Exercise goal
Please copy the listing below word for word, leaving out the pictures.

Task input

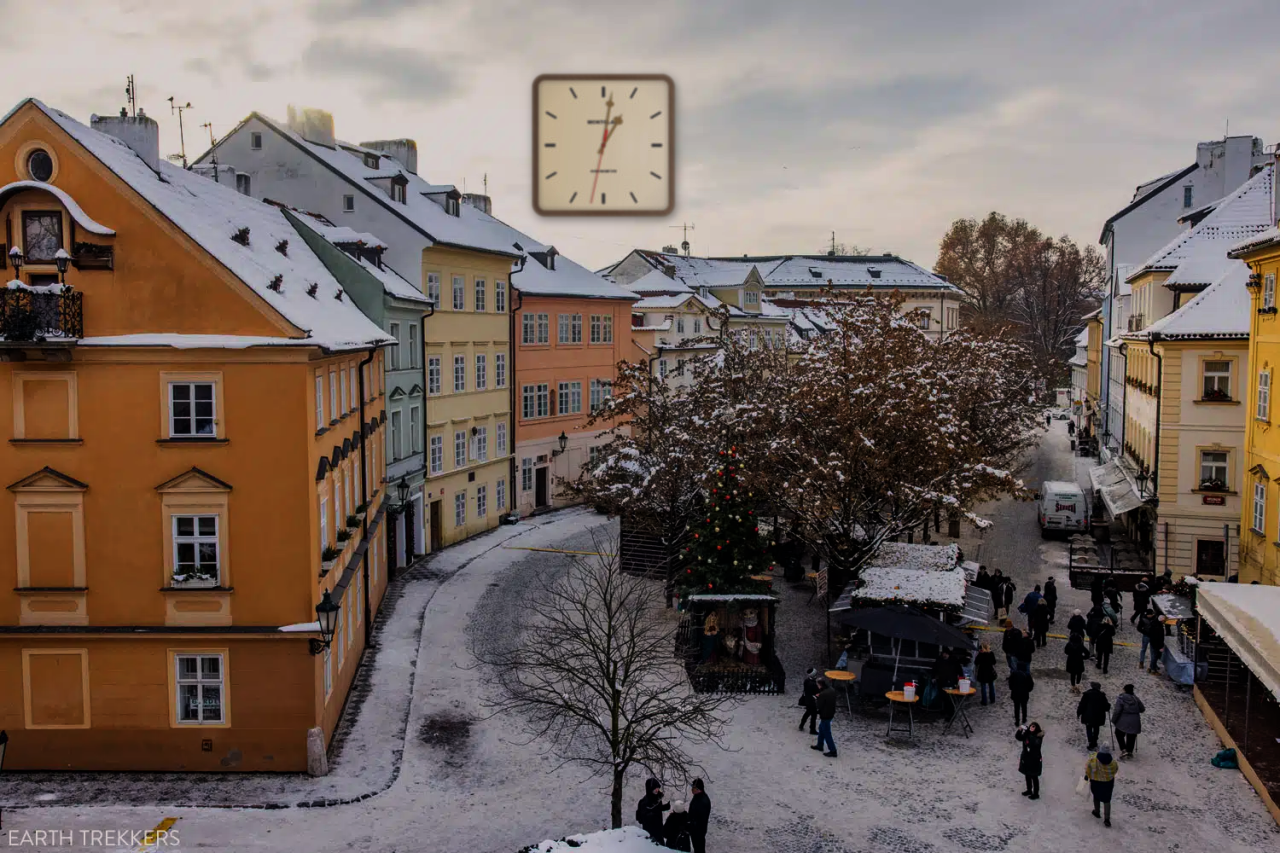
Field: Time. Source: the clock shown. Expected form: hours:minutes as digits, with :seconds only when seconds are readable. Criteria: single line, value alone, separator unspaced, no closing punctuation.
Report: 1:01:32
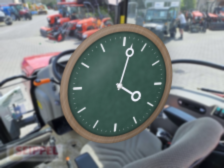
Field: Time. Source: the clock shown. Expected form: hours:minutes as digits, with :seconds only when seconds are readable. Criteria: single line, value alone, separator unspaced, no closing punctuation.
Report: 4:02
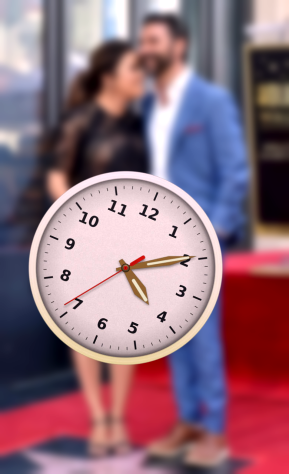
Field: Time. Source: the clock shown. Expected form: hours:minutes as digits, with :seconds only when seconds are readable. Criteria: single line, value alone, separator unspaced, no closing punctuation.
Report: 4:09:36
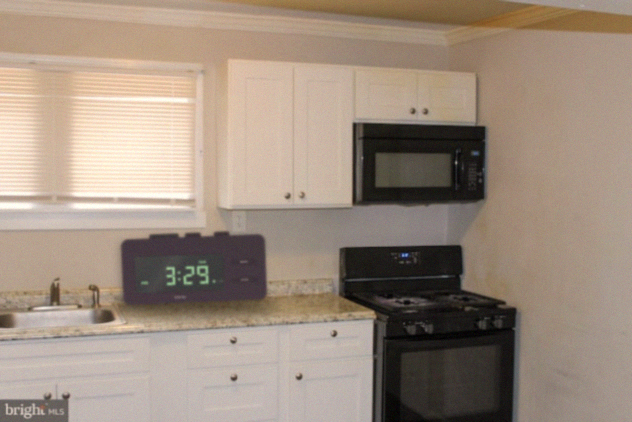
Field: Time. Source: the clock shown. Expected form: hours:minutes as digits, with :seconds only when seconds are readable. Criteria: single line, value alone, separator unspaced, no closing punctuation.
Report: 3:29
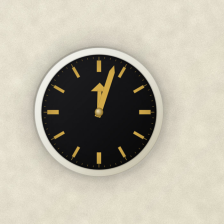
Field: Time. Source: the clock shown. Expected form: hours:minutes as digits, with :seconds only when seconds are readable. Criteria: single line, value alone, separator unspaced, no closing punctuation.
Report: 12:03
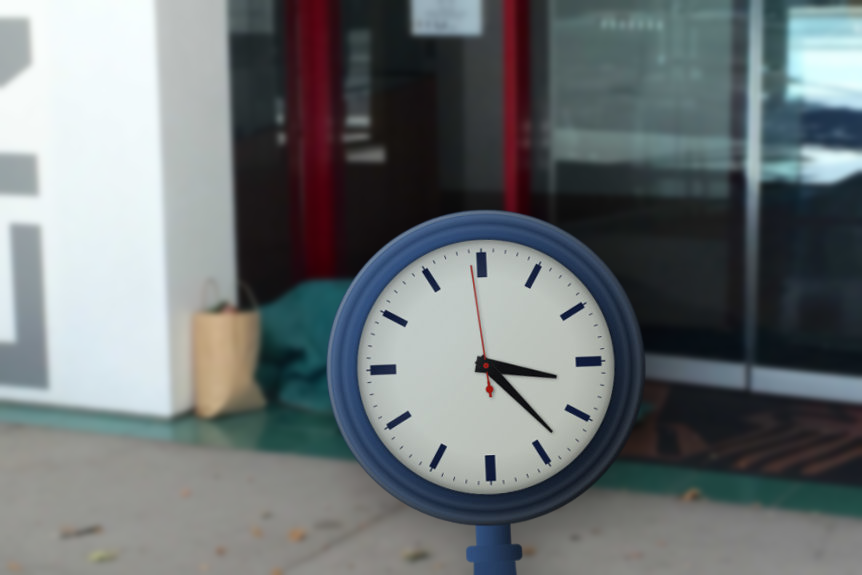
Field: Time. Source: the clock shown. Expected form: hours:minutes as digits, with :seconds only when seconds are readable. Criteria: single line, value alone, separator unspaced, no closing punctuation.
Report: 3:22:59
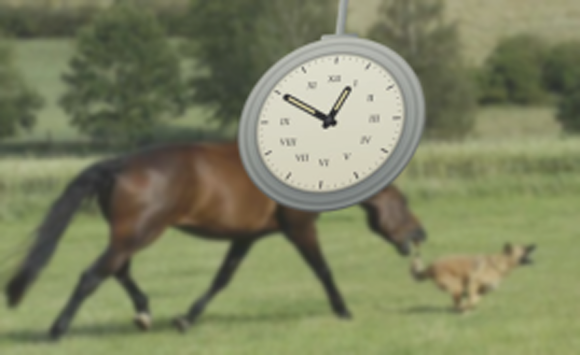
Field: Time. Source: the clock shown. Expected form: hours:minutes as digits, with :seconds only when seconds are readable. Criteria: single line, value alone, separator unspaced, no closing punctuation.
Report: 12:50
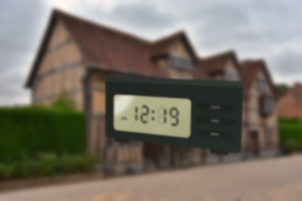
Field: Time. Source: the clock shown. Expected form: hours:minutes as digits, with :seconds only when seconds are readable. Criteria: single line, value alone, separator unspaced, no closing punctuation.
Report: 12:19
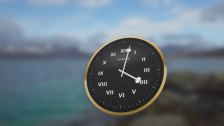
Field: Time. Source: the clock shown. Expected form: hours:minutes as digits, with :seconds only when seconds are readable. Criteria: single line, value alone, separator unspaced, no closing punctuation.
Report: 4:02
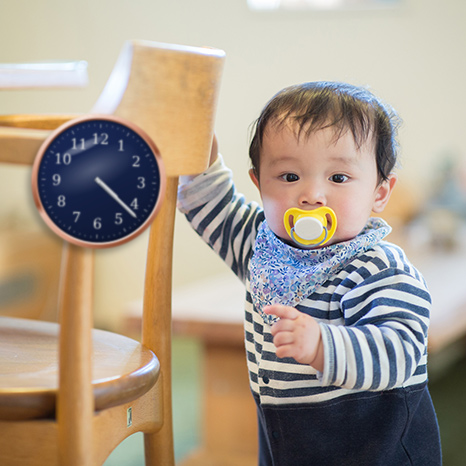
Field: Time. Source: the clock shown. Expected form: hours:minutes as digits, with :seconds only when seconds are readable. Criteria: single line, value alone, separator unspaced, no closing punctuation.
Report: 4:22
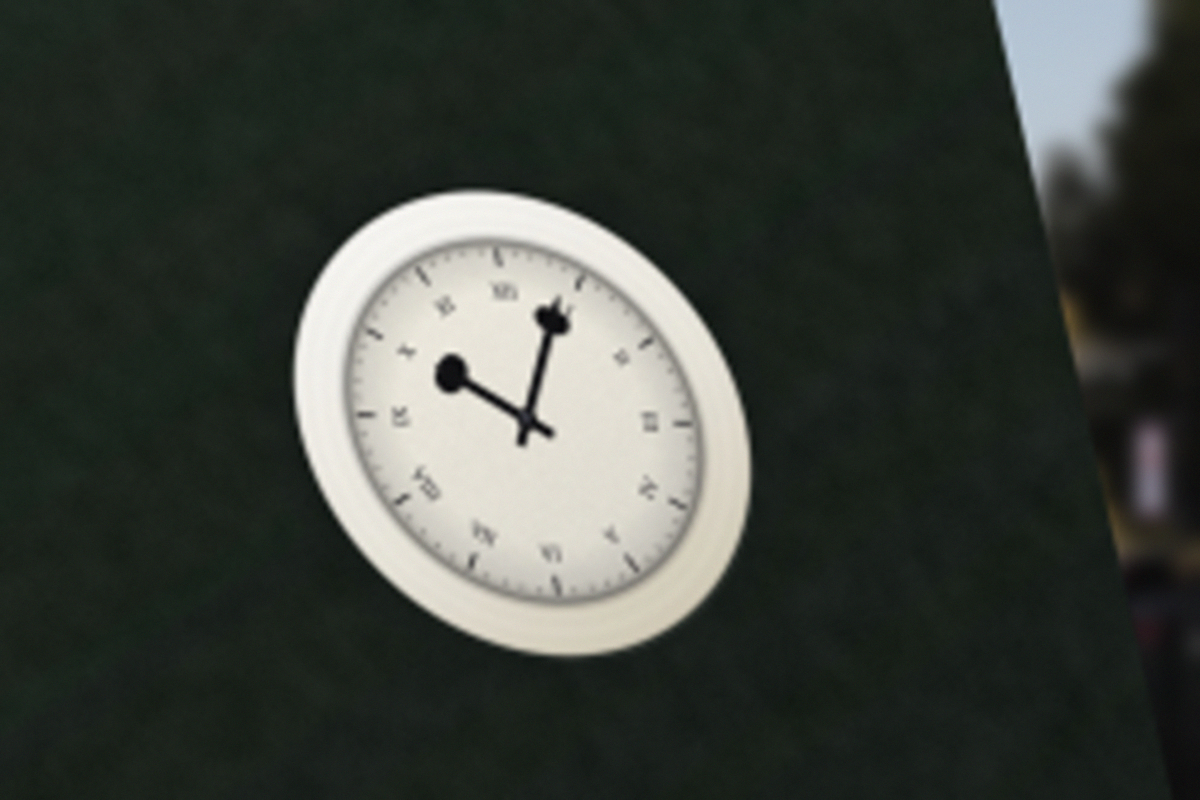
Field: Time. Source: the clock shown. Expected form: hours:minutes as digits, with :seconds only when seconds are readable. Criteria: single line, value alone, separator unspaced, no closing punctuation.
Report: 10:04
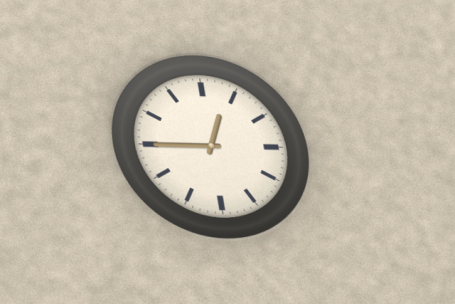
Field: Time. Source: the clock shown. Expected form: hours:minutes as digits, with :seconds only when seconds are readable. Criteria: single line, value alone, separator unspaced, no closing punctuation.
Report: 12:45
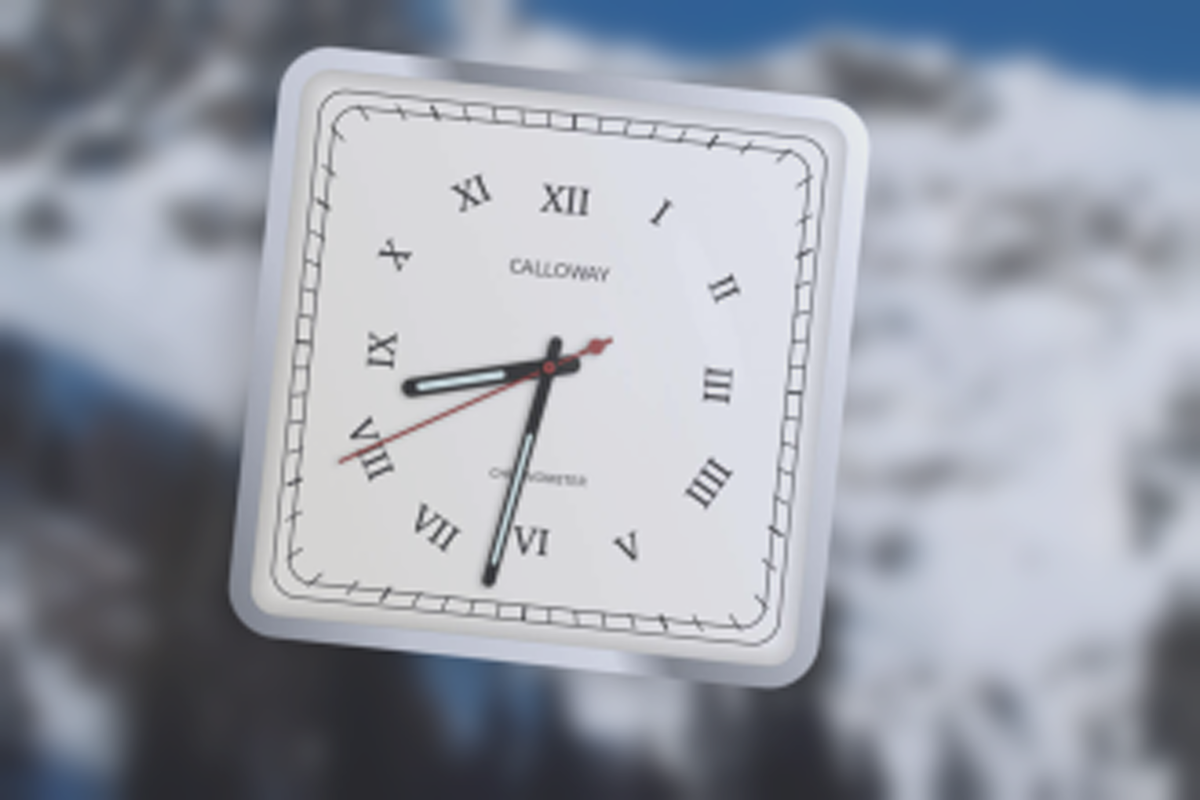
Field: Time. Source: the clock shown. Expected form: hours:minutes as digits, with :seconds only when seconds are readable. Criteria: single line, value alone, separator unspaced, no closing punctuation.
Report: 8:31:40
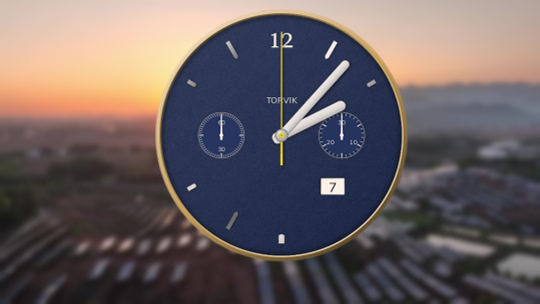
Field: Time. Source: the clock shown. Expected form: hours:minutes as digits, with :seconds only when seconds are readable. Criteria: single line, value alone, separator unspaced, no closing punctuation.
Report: 2:07
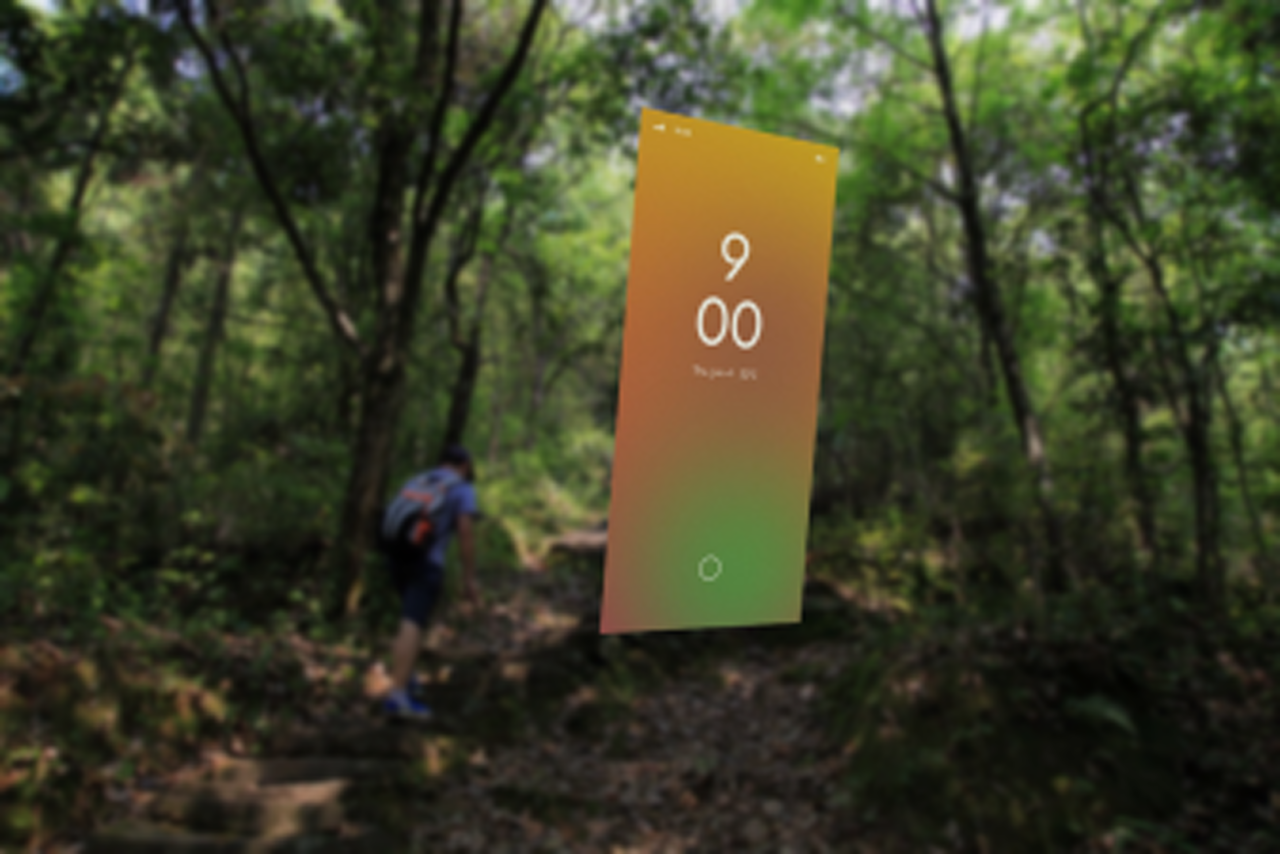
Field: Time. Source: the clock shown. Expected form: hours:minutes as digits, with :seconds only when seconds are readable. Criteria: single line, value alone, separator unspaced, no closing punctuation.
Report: 9:00
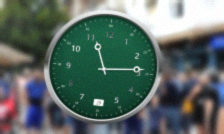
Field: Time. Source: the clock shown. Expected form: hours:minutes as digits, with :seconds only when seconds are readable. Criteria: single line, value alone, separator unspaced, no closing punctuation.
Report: 11:14
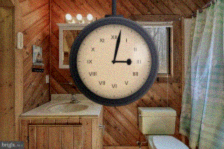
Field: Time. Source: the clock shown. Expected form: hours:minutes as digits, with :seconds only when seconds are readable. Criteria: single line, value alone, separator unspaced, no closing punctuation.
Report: 3:02
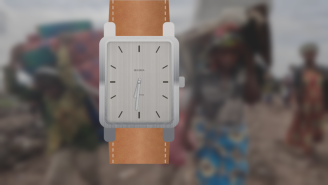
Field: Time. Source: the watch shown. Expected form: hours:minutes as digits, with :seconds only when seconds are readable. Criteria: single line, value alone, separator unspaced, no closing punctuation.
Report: 6:31
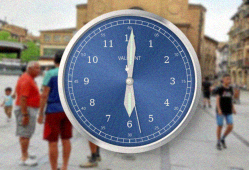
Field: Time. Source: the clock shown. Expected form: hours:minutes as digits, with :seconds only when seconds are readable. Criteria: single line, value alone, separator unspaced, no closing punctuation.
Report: 6:00:28
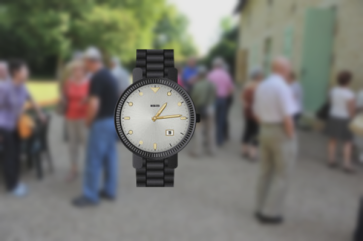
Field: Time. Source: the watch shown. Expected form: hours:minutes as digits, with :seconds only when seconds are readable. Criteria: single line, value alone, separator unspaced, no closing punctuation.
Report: 1:14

Full output
Field: Time. Source: the clock shown. Expected form: hours:minutes as digits, with :seconds only when seconds are readable. Criteria: single line, value alone, separator unspaced, no closing punctuation.
Report: 1:01:32
Field: Time. Source: the clock shown. Expected form: hours:minutes as digits, with :seconds only when seconds are readable. Criteria: single line, value alone, separator unspaced, no closing punctuation.
Report: 4:02
Field: Time. Source: the clock shown. Expected form: hours:minutes as digits, with :seconds only when seconds are readable. Criteria: single line, value alone, separator unspaced, no closing punctuation.
Report: 4:09:36
Field: Time. Source: the clock shown. Expected form: hours:minutes as digits, with :seconds only when seconds are readable. Criteria: single line, value alone, separator unspaced, no closing punctuation.
Report: 3:29
Field: Time. Source: the clock shown. Expected form: hours:minutes as digits, with :seconds only when seconds are readable. Criteria: single line, value alone, separator unspaced, no closing punctuation.
Report: 12:03
Field: Time. Source: the clock shown. Expected form: hours:minutes as digits, with :seconds only when seconds are readable. Criteria: single line, value alone, separator unspaced, no closing punctuation.
Report: 3:22:59
Field: Time. Source: the clock shown. Expected form: hours:minutes as digits, with :seconds only when seconds are readable. Criteria: single line, value alone, separator unspaced, no closing punctuation.
Report: 12:50
Field: Time. Source: the clock shown. Expected form: hours:minutes as digits, with :seconds only when seconds are readable. Criteria: single line, value alone, separator unspaced, no closing punctuation.
Report: 12:19
Field: Time. Source: the clock shown. Expected form: hours:minutes as digits, with :seconds only when seconds are readable. Criteria: single line, value alone, separator unspaced, no closing punctuation.
Report: 4:02
Field: Time. Source: the clock shown. Expected form: hours:minutes as digits, with :seconds only when seconds are readable. Criteria: single line, value alone, separator unspaced, no closing punctuation.
Report: 4:22
Field: Time. Source: the clock shown. Expected form: hours:minutes as digits, with :seconds only when seconds are readable. Criteria: single line, value alone, separator unspaced, no closing punctuation.
Report: 10:04
Field: Time. Source: the clock shown. Expected form: hours:minutes as digits, with :seconds only when seconds are readable. Criteria: single line, value alone, separator unspaced, no closing punctuation.
Report: 12:45
Field: Time. Source: the clock shown. Expected form: hours:minutes as digits, with :seconds only when seconds are readable. Criteria: single line, value alone, separator unspaced, no closing punctuation.
Report: 8:31:40
Field: Time. Source: the clock shown. Expected form: hours:minutes as digits, with :seconds only when seconds are readable. Criteria: single line, value alone, separator unspaced, no closing punctuation.
Report: 2:07
Field: Time. Source: the clock shown. Expected form: hours:minutes as digits, with :seconds only when seconds are readable. Criteria: single line, value alone, separator unspaced, no closing punctuation.
Report: 9:00
Field: Time. Source: the clock shown. Expected form: hours:minutes as digits, with :seconds only when seconds are readable. Criteria: single line, value alone, separator unspaced, no closing punctuation.
Report: 11:14
Field: Time. Source: the clock shown. Expected form: hours:minutes as digits, with :seconds only when seconds are readable. Criteria: single line, value alone, separator unspaced, no closing punctuation.
Report: 3:02
Field: Time. Source: the watch shown. Expected form: hours:minutes as digits, with :seconds only when seconds are readable. Criteria: single line, value alone, separator unspaced, no closing punctuation.
Report: 6:31
Field: Time. Source: the clock shown. Expected form: hours:minutes as digits, with :seconds only when seconds are readable. Criteria: single line, value alone, separator unspaced, no closing punctuation.
Report: 6:00:28
Field: Time. Source: the watch shown. Expected form: hours:minutes as digits, with :seconds only when seconds are readable. Criteria: single line, value alone, separator unspaced, no closing punctuation.
Report: 1:14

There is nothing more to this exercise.